Write the next part of the summary of executive compensation cases, starting right after its last sentence.

*** PAGE EXTRACT Section Begins ***

This discussion will summarize several recent judicial decisions with regard to the reasonableness of closely held C corporation shareholder/executive compensation conclusions. In addition, to the extent relevant to the decision, this discussion will summarize any judicial commentary related to the expert witness testimony.



BEINER, INC. V. COMMISSIONER OF INTERNAL REVENUE

Overview

In Beiner, Inc. v. C.I.R., T.C. Memo 2004-219, the Tax Court considered five factors from the perspective of a hypothetical (but passive) independent investor. This independent investor test was first set out in Elliotts, Inc. v. Commissioner, 716 F.2d 1241, 1243 (9th Cir.1983). In the Beiner, Inc. case, the Tax Court reached a conclusion with respect to the reasonableness of the shareholder/executive compensation paid to Robert Beiner in 1999 and 2000.

In determining the amount of executive compensation that was reasonable and, therefore, deductible as a business expense, the Tax Court relied on the opinion of the taxpayer’s expert. That expert testimony was based on compensation data extracted from 34 publicly held companies in similar industries.



Facts of the Case

Robert Beiner was a founder of Beiner, Inc., a wholesale distributor of motor control parts manufactured by Allen-Bradley. During 1999 and 2000, he was the sole shareholder and served as the chief executive office, chief financial officer, president, secretary, and treasurer of the company.

The total compensation paid to Robert Beiner by Beiner, Inc., including salary and bonus, was $1,087,000 in 1999 and $1,350,000 in 2000. The bonus paid to Mr. Beiner was generally based on a formula. That bonus formula took into account the company sales and profit for the year. The company had never paid a dividend and there was no formal compensation plan or written employment agreement with Mr. Beiner.

The Service determined in a notice of deficiency that only $303,020 and $157,982 of compensation were deductible in 1999 and 2000, respectively. The Service also determined that the taxpayer corporation was liable for an accuracy-related penalty for each year.



Opinion

In the Beiner, Inc. decision, the five factors considered by the Tax Court were: (1) the employee’s role in the company, (2) a comparison of the compensation paid to the employee with the compensation paid to similarly situated employees in similar companies (external comparison), (3) the character and condition of the company, (4) whether a conflict of interest existed that might have permitted the company to disguise dividend payments as deductible compensation, and (5) whether the company’s payments of compensation to all of its employees were internally consistent (internal consistency).

*** PAGE EXTRACT Section Ends ***
*** DATA LISTING Section Begins ***

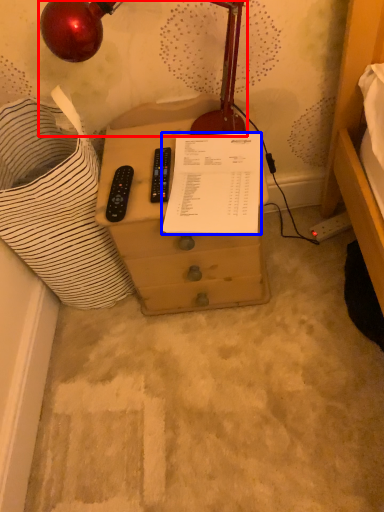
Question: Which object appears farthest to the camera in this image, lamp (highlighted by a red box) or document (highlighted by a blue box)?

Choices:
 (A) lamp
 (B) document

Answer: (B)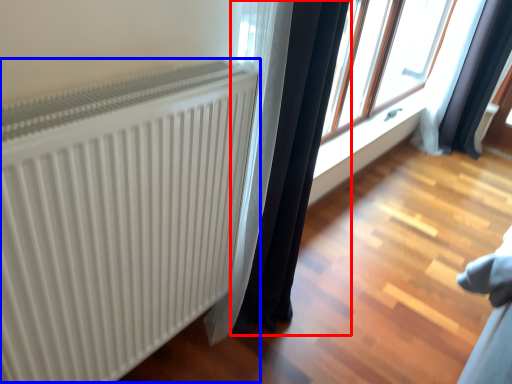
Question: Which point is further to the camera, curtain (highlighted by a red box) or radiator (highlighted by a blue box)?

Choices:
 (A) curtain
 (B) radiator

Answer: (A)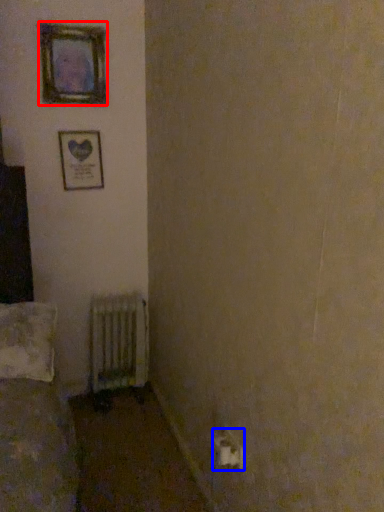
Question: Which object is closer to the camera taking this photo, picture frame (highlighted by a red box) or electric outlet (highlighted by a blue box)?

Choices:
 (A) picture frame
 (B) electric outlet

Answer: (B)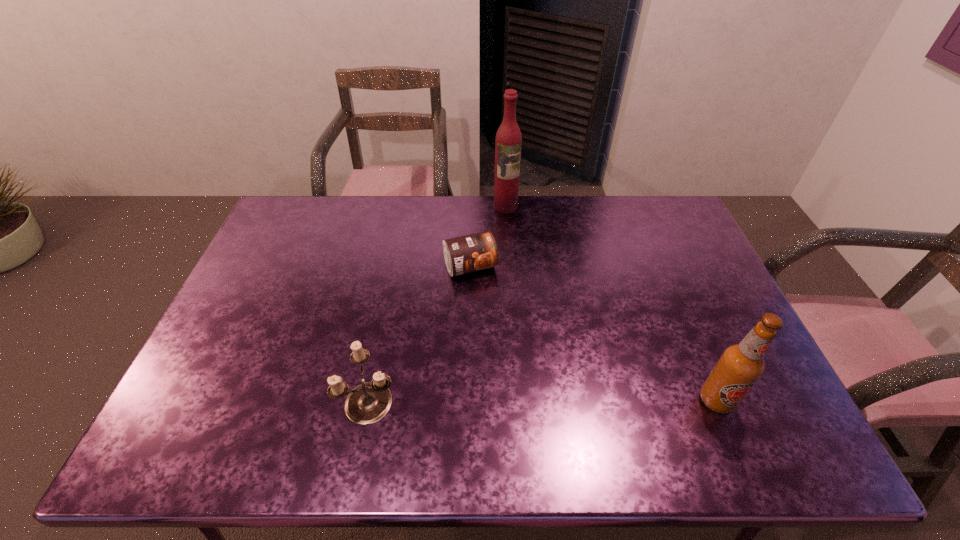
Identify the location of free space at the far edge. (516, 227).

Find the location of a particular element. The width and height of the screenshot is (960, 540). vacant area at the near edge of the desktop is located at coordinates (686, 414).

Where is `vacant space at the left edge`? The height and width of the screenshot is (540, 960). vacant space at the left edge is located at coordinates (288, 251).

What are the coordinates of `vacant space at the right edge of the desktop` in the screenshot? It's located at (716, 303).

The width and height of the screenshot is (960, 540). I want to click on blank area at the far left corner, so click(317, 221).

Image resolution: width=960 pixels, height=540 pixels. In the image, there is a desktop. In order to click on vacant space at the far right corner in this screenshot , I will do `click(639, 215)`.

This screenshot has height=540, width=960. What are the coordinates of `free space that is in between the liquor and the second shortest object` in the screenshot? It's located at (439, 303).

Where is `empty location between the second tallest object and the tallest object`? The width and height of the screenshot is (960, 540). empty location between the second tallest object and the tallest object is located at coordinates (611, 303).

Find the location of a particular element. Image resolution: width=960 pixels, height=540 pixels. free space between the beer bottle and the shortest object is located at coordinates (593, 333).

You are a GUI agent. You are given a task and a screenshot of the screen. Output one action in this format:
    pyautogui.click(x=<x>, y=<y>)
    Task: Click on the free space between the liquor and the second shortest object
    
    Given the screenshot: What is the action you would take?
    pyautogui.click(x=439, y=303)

*** DATA LISTING Section Ends ***

**EXERCISE RESULT:**
These factors were evaluated by the Tax Court from the perspective of a hypothetical (inactive) independent investor. That hypothetical independent investor would consider each factor favorably or unfavorably in deciding whether payment of the disputed compensation to Mr. Beiner was required to retain his services.



Employee’s Role in the Company

While Mr. Beiner played an important role in the company, the Service asserted that: (1) his services were nonspecialized, (2) he spent little time in the company’s business, (3) he spent a significant amount of time working for California Controls, Inc., and (4) his brother was the primary income-producing factor in the business. The Service concluded that Mr. Beiner’s services did not justify the amount of compensation that the taxpayer corporation paid to him.

The Tax Court disagreed with the assertions and conclusion of the Service. The Tax Court concluded that the most important element of the business, the purchase of parts at prices less than those paid by authorized distributors, was directly attributable to the efforts of Mr. Beiner.

The Tax Court also concluded that, without the services of Mr. Beiner, the company would not have operated as profitably as it did. The Tax Court found that Mr. Beiner spent 38 hours per week working for Beiner, Inc., and approximately 19 hours per week at California Controls, a wholesale distributor for parts manufactured by other vendors that he owned with his brother.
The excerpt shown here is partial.